● Prompt 1
Answer these questions from the page on Manager:
(a) What does Manager build its state machine on top of?
(b) In what language do you write the script that defines a cluster's behavior?
(c) Which languages are named as examples of Manager being language-agnostic?

Manager

Process Management for Clusters

Problem Statement

Distributed computing environments face two significant problems

Computing resources need to be assigned to computing tasks in a coordinated way (ie, if I have two computers and two tasks, I don't want both of the computers trying to do the same task)
Process failure needs to be detected and responded to (ie if I run out of disk space, another process should take over my task)

An ideal solution would satisfy a couple objectives

'Failure' would be defined in-process (as opposed to simply asking if an instance is running)
Task assignment would be able to tolerate instances entering & leaving the cluster
There would be no single point of failure
It would be language-agnostic (could be used with Ruby, Java, Node, etc)
Task assignment could (optionally) be static unless the cluster topology changed

Manager solves these problems by building a state machine on top of Consul, providing a fault-tolerant, decentralized way to assign processes to instances.

How to use it

Manager allows you to build a daemon processes to run on each instance participating in a cluster. To define a cluster's behavior, you write a ruby script to define your manager and run it under supervision on each node in the cluster. It will take care of starting & stopping processes as the instance acquires work.

● Data in this exercise
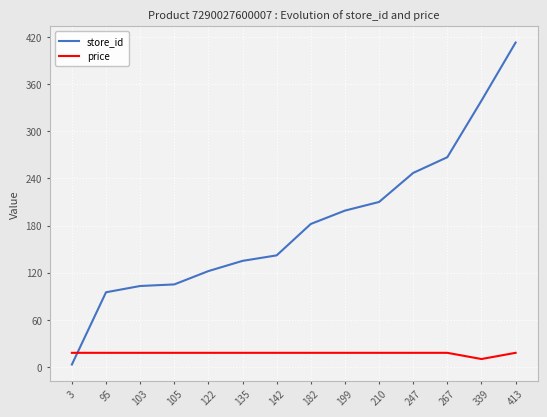

What is the smallest value displayed?

3.0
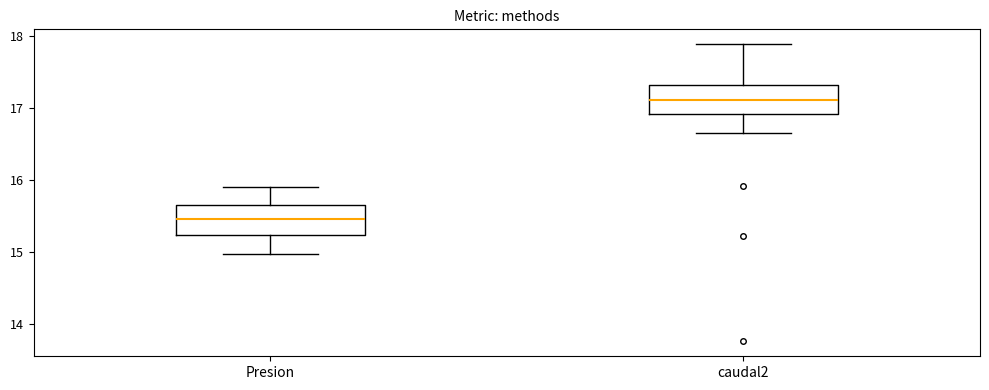

Reading left to right, read every box against the y-axis: the position of its median line, the range the box covers, and the ends of its whiskers. The values are not printed on the chart, so give them approximately, as read against the axis.

Presion: median 15.5, box 15.2 to 15.6, whiskers 15.0 to 15.9
caudal2: median 17.1, box 16.9 to 17.3, whiskers 16.7 to 17.9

● Prompt 2
Copy the chart listing above word for word, leaving the pictures out.

● Task output 1
(a) Consul
(b) Ruby
(c) Ruby, Java and Node

● Task output 2
What is the smallest value displayed?

3.0

Reading left to right, read every box against the y-axis: the position of its median line, the range the box covers, and the ends of its whiskers. The values are not printed on the chart, so give them approximately, as read against the axis.

Presion: median 15.5, box 15.2 to 15.6, whiskers 15.0 to 15.9
caudal2: median 17.1, box 16.9 to 17.3, whiskers 16.7 to 17.9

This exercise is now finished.